Yet the 19th century culls paled in comparison with those of the 20th century.  With the invention of steam ships and grenade harpoons, even the faster, rorqual whales – such as the blue and fin whales, the largest animals ever to live on Earth – came within range.  By now, America had turned to another oil in the fuelling of its empire, leaving British, Norwegian, and Russian factory ships to harvest this unsustainable resource.  By the 1960s, they were taking more whales in one year than the American whalers had taken in a century and a half of whaling.  The declaration of an international moratorium on whaling in 1986 came only just in time for the blue whale, now reduced to just 15,000 animals.

The sprawling, idiosyncratic work of genius that is Moby-Dick, published in 1851, was extraordinarily prophetic.  Not only did Melville foresee the threat to the whale in chapters such as ‘Does The Whale’s Magnitude Diminish? – Will He Perish?’, but he  also used the whaling industry as an allegory of American imperial power.  Melville configured the crazed Captain Ahab – who goes in pursuit of the eerie White Whale which scythed off his leg, determined to wreak his revenge – as a symbol of obsessive evil.

If you had any doubt about its prescience, just read the last page of the first chapter of Moby-Dick, in which the writer satirises his own narrator’s self-importance in mock newspaper headlines:

Grand contested Election for the Presidency of the United States.’

‘WHALING VOYAGE BY ONE ISHMAEL’

‘BLOODY BATTLE IN AFFGHANISTAN’

Indeed, modern political commentators have compared the ‘war on terror’ to Ahab’s impossible mission.  Only days after the 9/11 attacks, Edward Said wrote, ‘Collective passions are being funnelled into a drive for war that uncannily resembles Captain Ahab in pursuit of Moby Dick, rather than what is going on, an imperial power injured at home for the first time…’  Such madness is seen as one which endangers the hunter more than it does his prey.  After all, as anyone who had made it to the end of Melville’s long and digressive novel knows, it is the whale that wins.

Humpback off Cape Cod

Yet this is not a story with a happy ending.  This past December, in Hobart harbour, I watched as Sea Shepherd’s ‘Ady Gil’, eco-warrior Paul Watson’s latest weapon in his war against Japanese whaling readied itself for departure.  The black-painted and futuristic trimaran – a former racing vessel looking more like a watery version of the Batmobile– was about to do battle with a whaling fleet that persistently breaches Australian waters to hunt for whales under the guise of ‘scientific research’.

▶ [Dataset excerpt]:
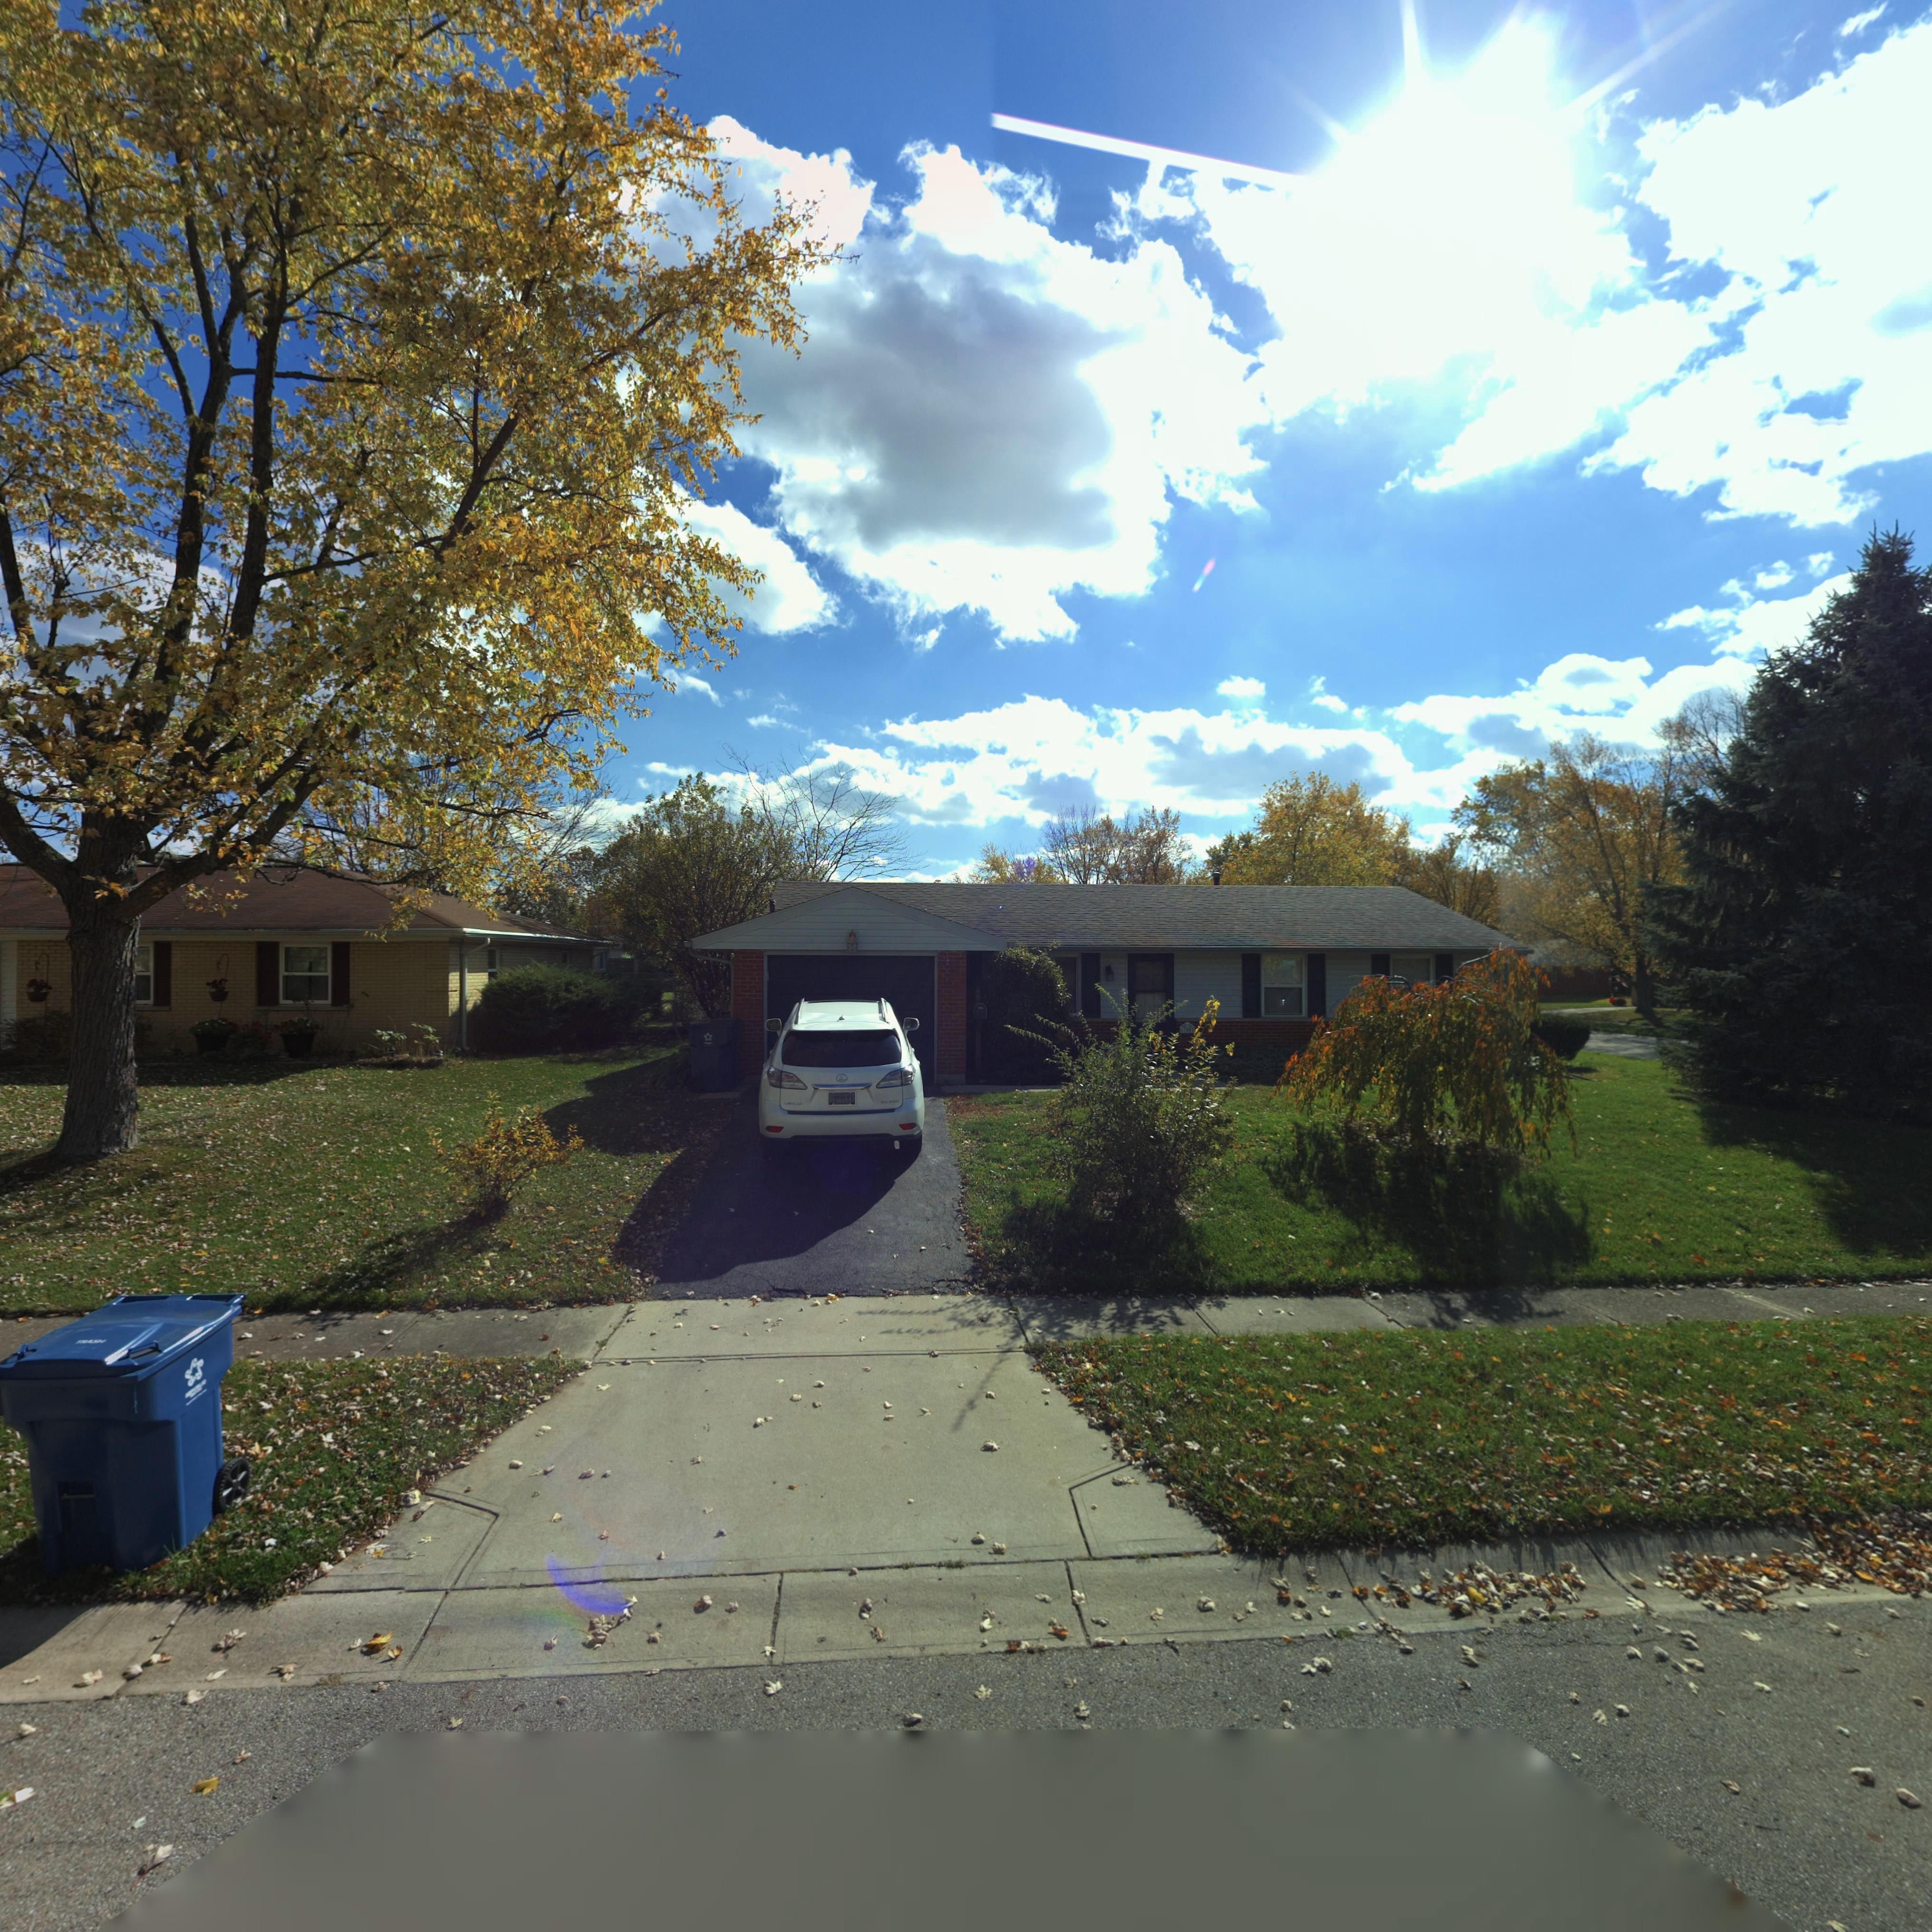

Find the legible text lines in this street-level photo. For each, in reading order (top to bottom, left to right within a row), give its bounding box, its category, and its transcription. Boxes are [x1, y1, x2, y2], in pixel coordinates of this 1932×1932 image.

[1180, 1027, 1194, 1033] StreetNumber: 67*02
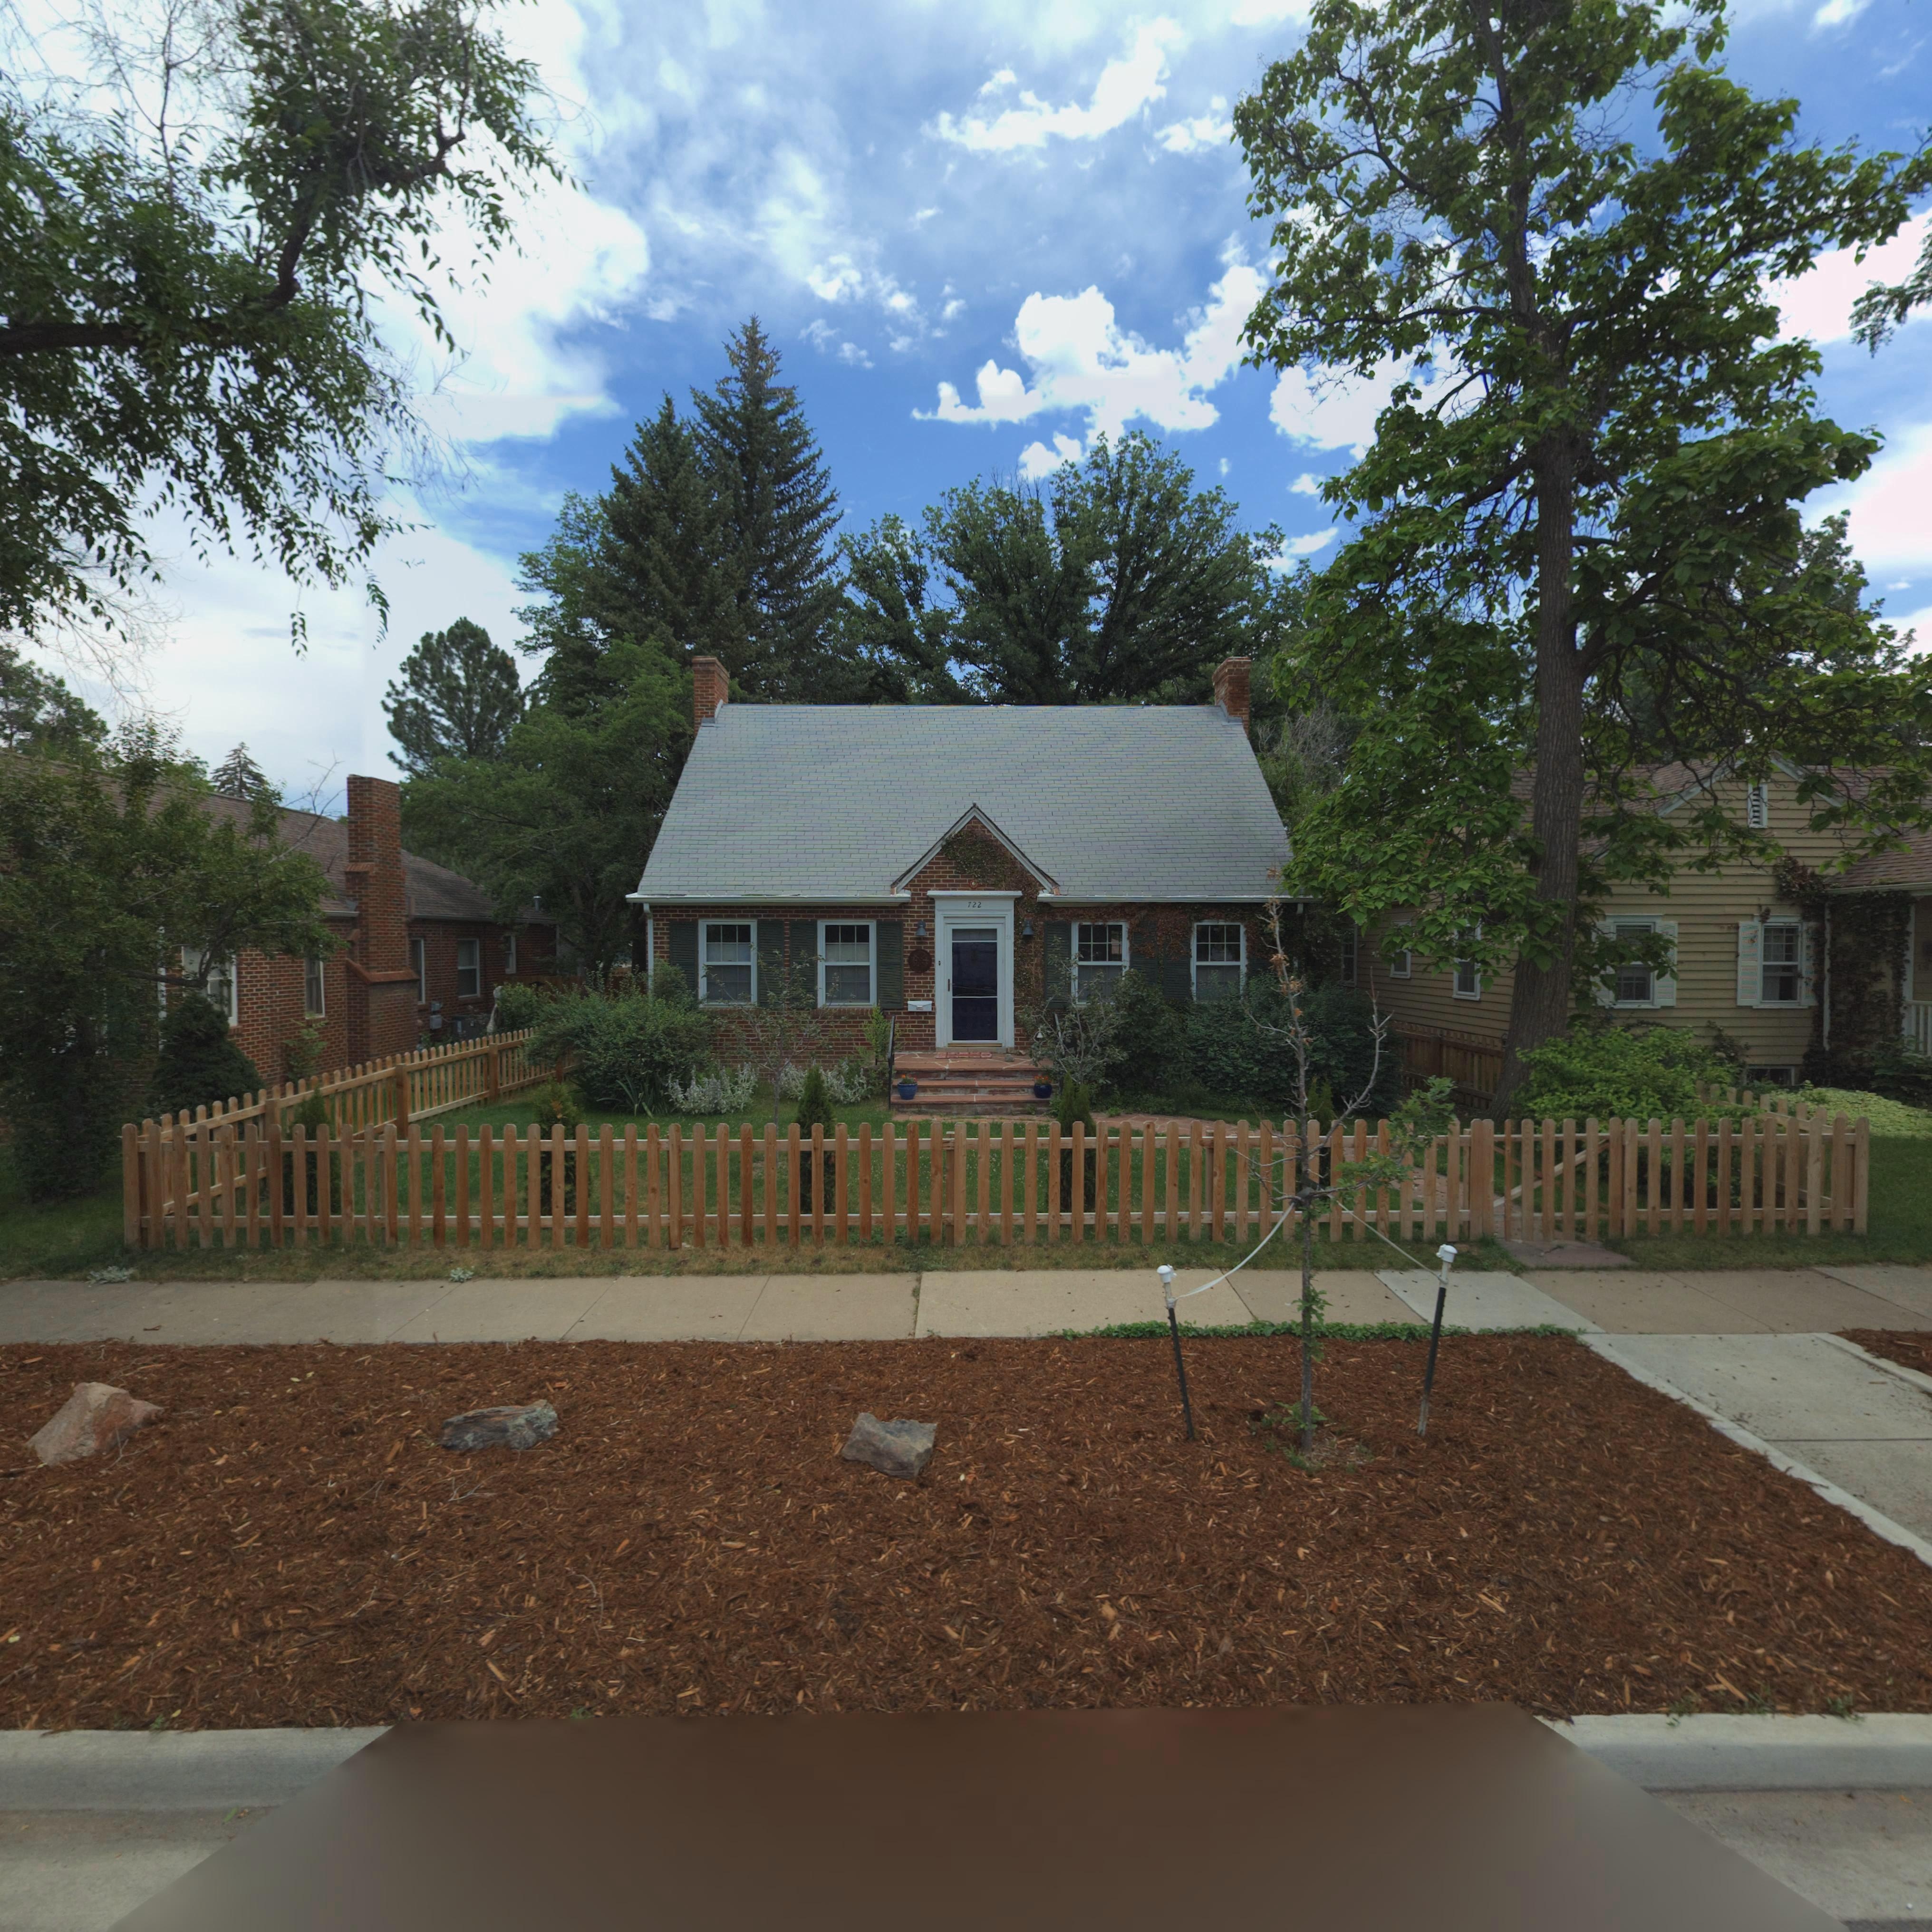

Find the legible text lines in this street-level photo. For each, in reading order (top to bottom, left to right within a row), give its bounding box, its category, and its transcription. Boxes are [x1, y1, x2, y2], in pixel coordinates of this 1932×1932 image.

[968, 901, 981, 908] StreetNumber: 722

▶ [Stated exercise 1]:
In the whaling passage, in what year was the international moratorium on whaling declared?
▶ [Stated exercise 2]:
Pick up the whaling passage after its final sentence and continue it.

▶ [Exercise response 1]:
1986

▶ [Exercise response 2]:
As I looked on from the quayside, the dreadlocked and tattooed crew – who would have looked more at home at rock festival than on an ocean-going vessel – got ready for the fight.  It occurred to me, even then, that for all its apparent power, their craft would prove flimsy in the face of ocean waves – let alone Japanese resistance.  Yet its crew are undoubtedly committed.  Later, fresh from watching humpback whales off the Tasman Peninsula, I met one shaven-headed former Sea Shepherd acolyte, who spoke with a passionate devotion to Paul Watson – a modern Ahab if there ever was one – that was almost cultish in its intensity.  Last month, his friends met their foe in the freezing waters of the Southern Ocean – and suffered a collision, the rights and wrongs of which are still unclear.

Perhaps what’s needed here is dialogue, not violence in return for violence.  More pragmatic whale conservationists even envisage allowing Japan a local quota for whaling – thereby curtailing their unregulated pelagic fleet – in return for some kind of control.  They reason that if the Japanese are pushed to anger any further, they may abandon all pretence of abiding by the IWC, and thus we (the largely Western nations devoted to anti-whaling) will lose all semblance of control over the issue.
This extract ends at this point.